La atravesó y llegó a una pequeña cámara a modo de vestíbulo. Esta habitación también estaba vacía, pero en una esquina, una escalera de caracol descendía hacia la oscuridad. La luz parpadeante de la antorcha proyectaba largas sombras, haciendo que el descenso pareciera misterioso.

Qin Li liberó su Qi Púrpura Innato, escaneando un radio de cien metros a su alrededor. Al no sentir ningún peligro, empezó a bajar las escaleras con confianza.

Las escaleras estaban hechas de un material desconocido. A pesar del paso de incontables años, se sentían sólidas y estables bajo sus pies, sin hacer ni un solo ruido.

De repente, la mirada de Qin Li se agudizó. Se agachó lentamente y pasó una mano por las escaleras. A la luz de la antorcha, vio que la yema de su dedo solo había recogido un levísimo rastro de polvo.

Un escalofrío recorrió a Qin Li mientras una extraña sensación afloraba en su mente. Había sentido que algo no cuadraba en el salón principal, pero no había sabido qué era. Ahora, por fin lo entendía. Una estructura antigua sumergida en el fondo de un lago durante miles, quizá incluso decenas de miles de años, no debería ser muy diferente de una tumba antigua.

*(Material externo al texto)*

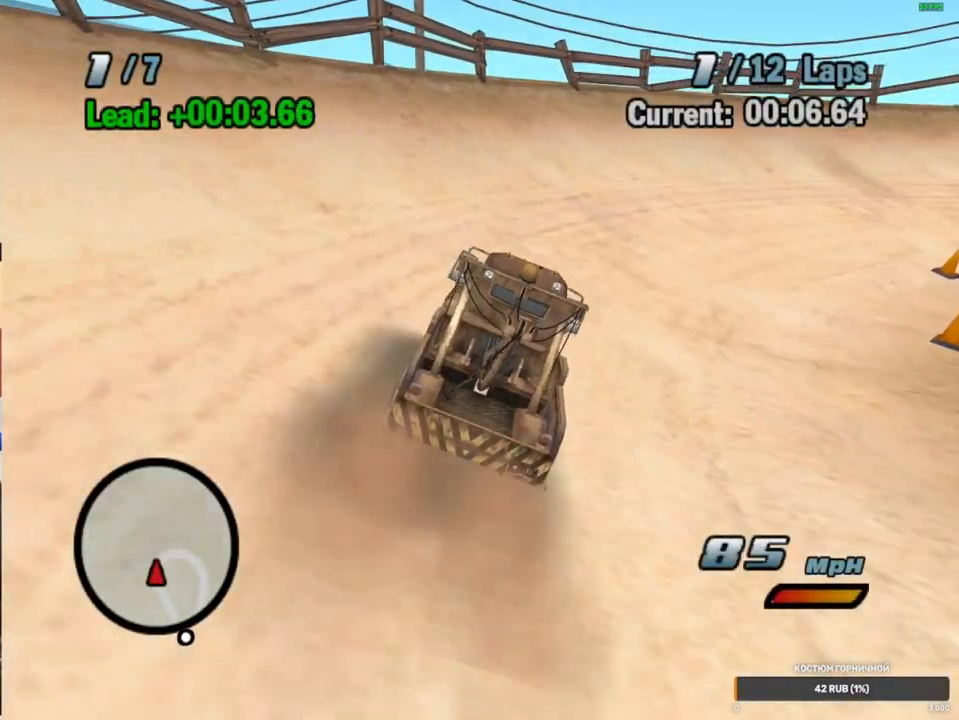
{"dt_ms": 500, "buttons": ["A", "R1"], "left_stick": "right", "right_stick": "center", "events": []}
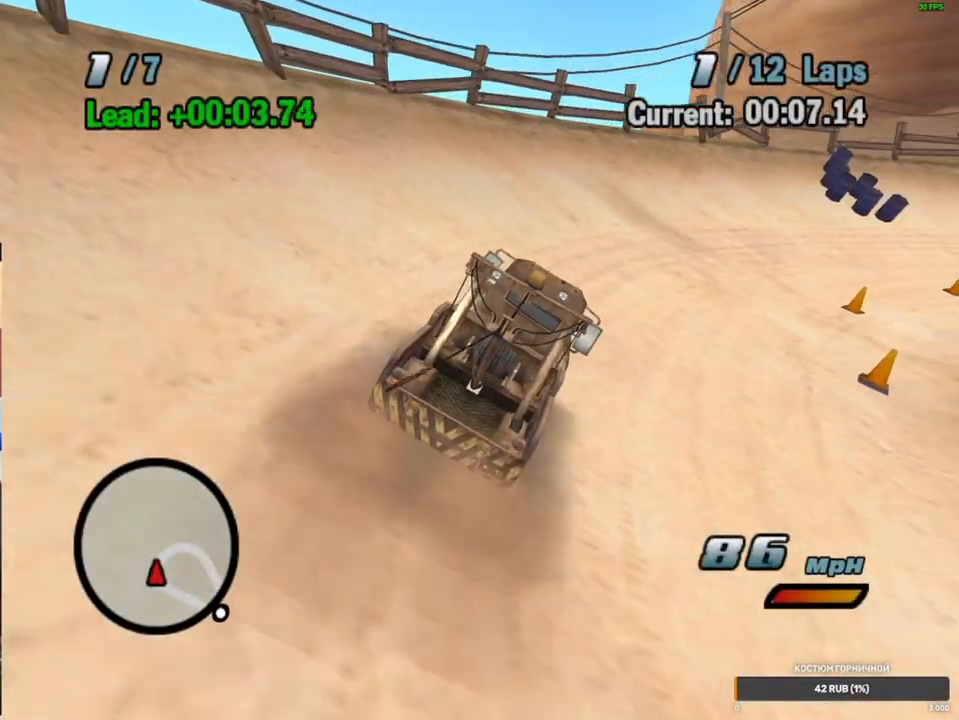
{"dt_ms": 500, "buttons": ["A", "R1"], "left_stick": "right", "right_stick": "center", "events": [[50, "left_stick", "center"], [100, "R1", "up"], [267, "left_stick", "right"], [300, "R1", "down"]]}
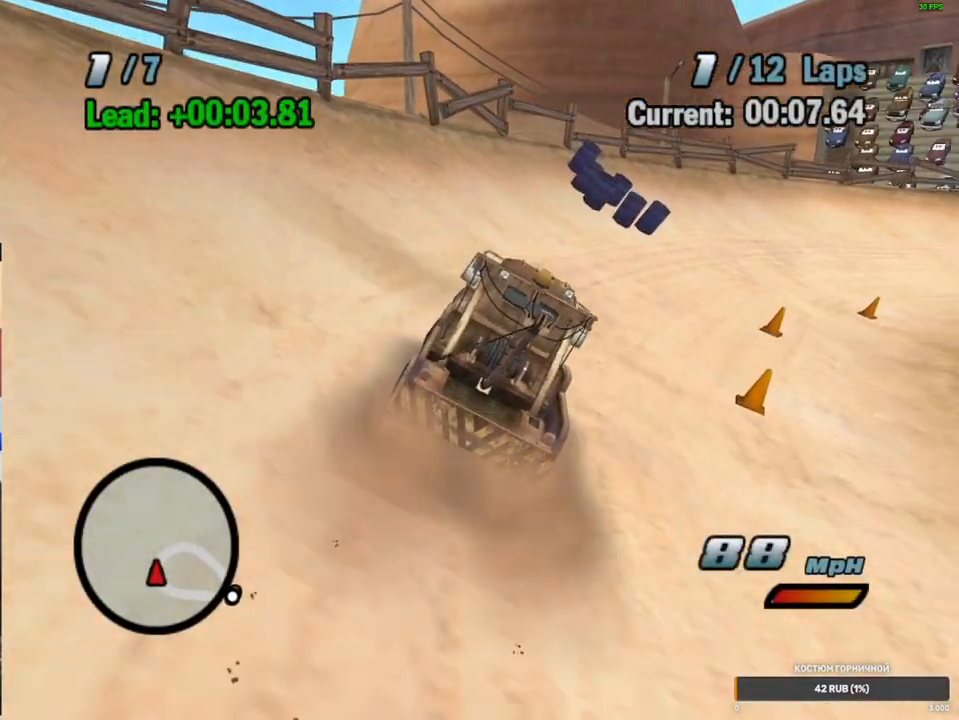
{"dt_ms": 500, "buttons": ["A"], "left_stick": "center", "right_stick": "center", "events": [[133, "R2", "down"], [217, "R1", "up"], [317, "left_stick", "center"], [400, "R2", "up"]]}
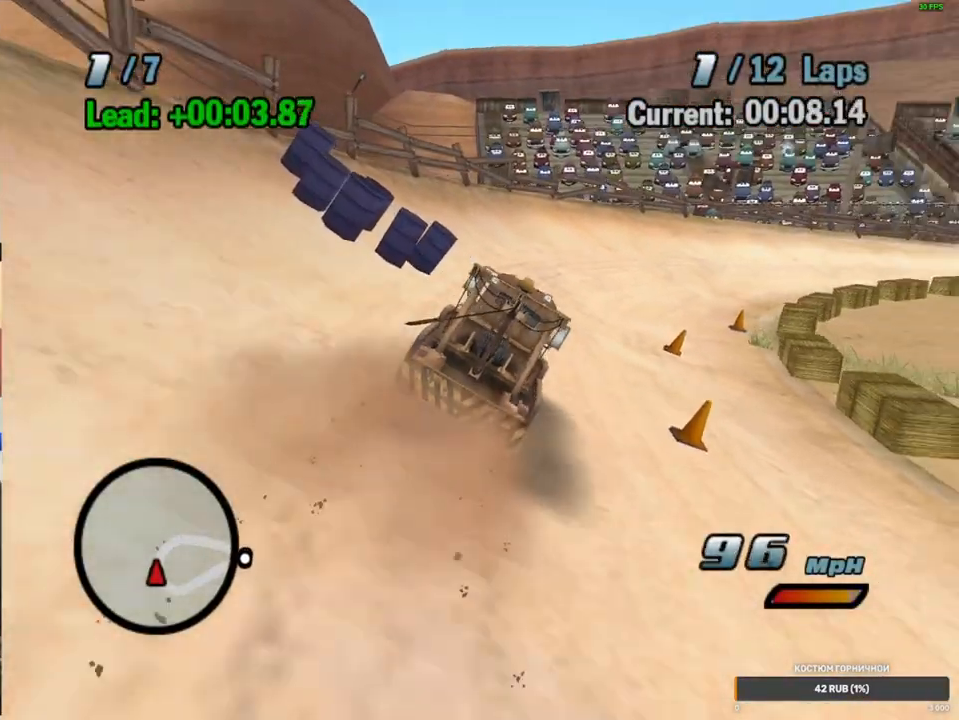
{"dt_ms": 500, "buttons": ["A", "R1"], "left_stick": "right", "right_stick": "center", "events": [[183, "left_stick", "right"], [300, "R1", "down"]]}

Por muy inmaculado que hubiera sido el edificio en su día, era imposible que hubiera permanecido tan limpio después de tantos años. Estaba inquietantemente limpio. Calificarlo de impecable no sería una exageración.

«Entonces… ¿quién ha mantenido este lugar tan limpio durante todos estos incontables años?».

Ante este pensamiento, Qin Li vaciló, y un escalofrío le recorrió la espalda. Una cosa era ser valiente, pero los únicos que no temen a nada son los idiotas.

Todo ser humano tiene cosas que le infunden temor reverencial; la única diferencia es cuáles son esas cosas.

—¡ROAR!

Qin Li soltó un rugido de repente. En el espacio silencioso y vacío, su voz le devolvió el eco, pero no pasó nada más.

Pero para el absoluto asombro de Qin Li, mientras su rugido se desvanecía, la habitación en la que estaba —junto con muchas cámaras conectadas— se iluminaron… simultáneamente.

Qin Li se quedó mirando la escena, estupefacto, con una expresión de conmoción y mudez en el rostro. Tras un largo momento, finalmente murmuró: —Joder… se activa por voz….

Al mismo tiempo, los ojos de Qin Li se posaron en un cuadro que colgaba en la pared del fondo de la habitación. Echó un vistazo y descubrió que no podía apartar la mirada.